Nolting mentions a series of conditions necessary for integration to go from a fashionable slogan to a sustainable improvement of performance and efficiency: “For integrated care to generate gains in efficiency, conventional service providers must be transformed into genuine “integration providers” who themselves are interested in the highest cost efficiency of the overall system. Medical experts must also be integrated into decision-making processes (clinical governance), physicians must assume budgetary responsibility (fundholding), and high quality and transparency in pricing must reinforce positive competition between providers.”

In Europe the first advances have been made in the direction of effective integrated care. “I’m not pessimistic about it,” Nolting says. More transparency, better efficiency and quality will also succeed in Europe. With its integration of insurers, hospitals and mobile physician groups, the Kaiser Permanente health plan in California is exemplary with respect to the increase of quality and efficiency through integration. It focuses on treatment and the most effective stage of care, information technology, competition and options. The key elements of this system can be implemented in Europe immediately as well.

## Exercise requirements
(A) Set down the part of the passage on integrated care that opens with the words containing "In Europe the" and closes with "immediately as well.", copying it exactly.
(B) Answer these questions from the passage on integrated care:
(i) According to the passage, who must assume budgetary responsibility?
(ii) Which health plan in California is described as exemplary?
(iii) What does Nolting say he is not, regarding effective integrated care in Europe?
The data that follow come from a separate source and are unrelated to the passage on integrated care.

## Records provided
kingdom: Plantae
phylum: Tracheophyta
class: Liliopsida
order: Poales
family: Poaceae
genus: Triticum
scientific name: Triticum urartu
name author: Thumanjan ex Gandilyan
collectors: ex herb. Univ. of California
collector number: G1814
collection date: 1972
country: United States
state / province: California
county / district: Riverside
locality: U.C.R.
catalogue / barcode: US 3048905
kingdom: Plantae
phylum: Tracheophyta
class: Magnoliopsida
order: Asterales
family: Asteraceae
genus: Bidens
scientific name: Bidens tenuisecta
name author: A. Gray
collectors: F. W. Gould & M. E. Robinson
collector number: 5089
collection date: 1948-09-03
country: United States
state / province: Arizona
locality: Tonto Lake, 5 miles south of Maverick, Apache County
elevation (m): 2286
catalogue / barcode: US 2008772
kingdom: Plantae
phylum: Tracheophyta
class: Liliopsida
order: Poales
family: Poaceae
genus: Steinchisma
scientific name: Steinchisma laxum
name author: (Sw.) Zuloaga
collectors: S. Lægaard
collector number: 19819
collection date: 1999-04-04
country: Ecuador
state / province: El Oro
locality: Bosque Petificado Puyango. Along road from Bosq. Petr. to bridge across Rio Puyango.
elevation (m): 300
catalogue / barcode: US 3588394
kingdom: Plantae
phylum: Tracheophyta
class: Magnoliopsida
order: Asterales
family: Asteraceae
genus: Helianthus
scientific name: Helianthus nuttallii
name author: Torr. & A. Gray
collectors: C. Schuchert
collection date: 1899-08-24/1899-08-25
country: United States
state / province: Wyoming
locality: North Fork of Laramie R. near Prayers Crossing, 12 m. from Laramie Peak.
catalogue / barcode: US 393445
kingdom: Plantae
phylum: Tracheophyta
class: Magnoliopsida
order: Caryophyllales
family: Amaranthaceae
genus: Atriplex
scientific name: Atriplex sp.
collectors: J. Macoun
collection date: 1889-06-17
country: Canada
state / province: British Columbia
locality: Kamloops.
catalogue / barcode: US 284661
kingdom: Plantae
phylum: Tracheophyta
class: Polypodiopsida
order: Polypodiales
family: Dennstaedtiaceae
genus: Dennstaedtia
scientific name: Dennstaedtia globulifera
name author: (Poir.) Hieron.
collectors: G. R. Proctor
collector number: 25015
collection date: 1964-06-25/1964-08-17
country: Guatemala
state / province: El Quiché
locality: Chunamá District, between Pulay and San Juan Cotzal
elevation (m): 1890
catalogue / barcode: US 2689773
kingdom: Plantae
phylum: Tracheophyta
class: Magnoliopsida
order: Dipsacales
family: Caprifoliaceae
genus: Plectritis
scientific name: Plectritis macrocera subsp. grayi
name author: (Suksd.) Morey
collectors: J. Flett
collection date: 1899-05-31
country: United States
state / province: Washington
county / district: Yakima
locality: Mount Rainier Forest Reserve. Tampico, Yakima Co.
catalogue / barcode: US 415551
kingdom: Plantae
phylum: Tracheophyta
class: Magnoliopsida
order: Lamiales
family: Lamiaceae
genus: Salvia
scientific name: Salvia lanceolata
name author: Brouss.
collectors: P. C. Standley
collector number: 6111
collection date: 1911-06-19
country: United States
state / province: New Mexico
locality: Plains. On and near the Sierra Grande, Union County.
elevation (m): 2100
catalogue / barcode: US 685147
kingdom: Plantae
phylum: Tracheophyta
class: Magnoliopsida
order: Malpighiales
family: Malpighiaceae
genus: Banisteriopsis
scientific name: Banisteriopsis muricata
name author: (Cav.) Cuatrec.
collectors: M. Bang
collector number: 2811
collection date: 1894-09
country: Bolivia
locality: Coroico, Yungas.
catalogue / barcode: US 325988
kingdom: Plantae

## Answers for the tasks
(A)
In Europe the first advances have been made in the direction of effective integrated care. “I’m not pessimistic about it,” Nolting says. More transparency, better efficiency and quality will also succeed in Europe. With its integration of insurers, hospitals and mobile physician groups, the Kaiser Permanente health plan in California is exemplary with respect to the increase of quality and efficiency through integration. It focuses on treatment and the most effective stage of care, information technology, competition and options. The key elements of this system can be implemented in Europe immediately as well.

(B)
(i) Physicians.
(ii) The Kaiser Permanente health plan.
(iii) Pessimistic.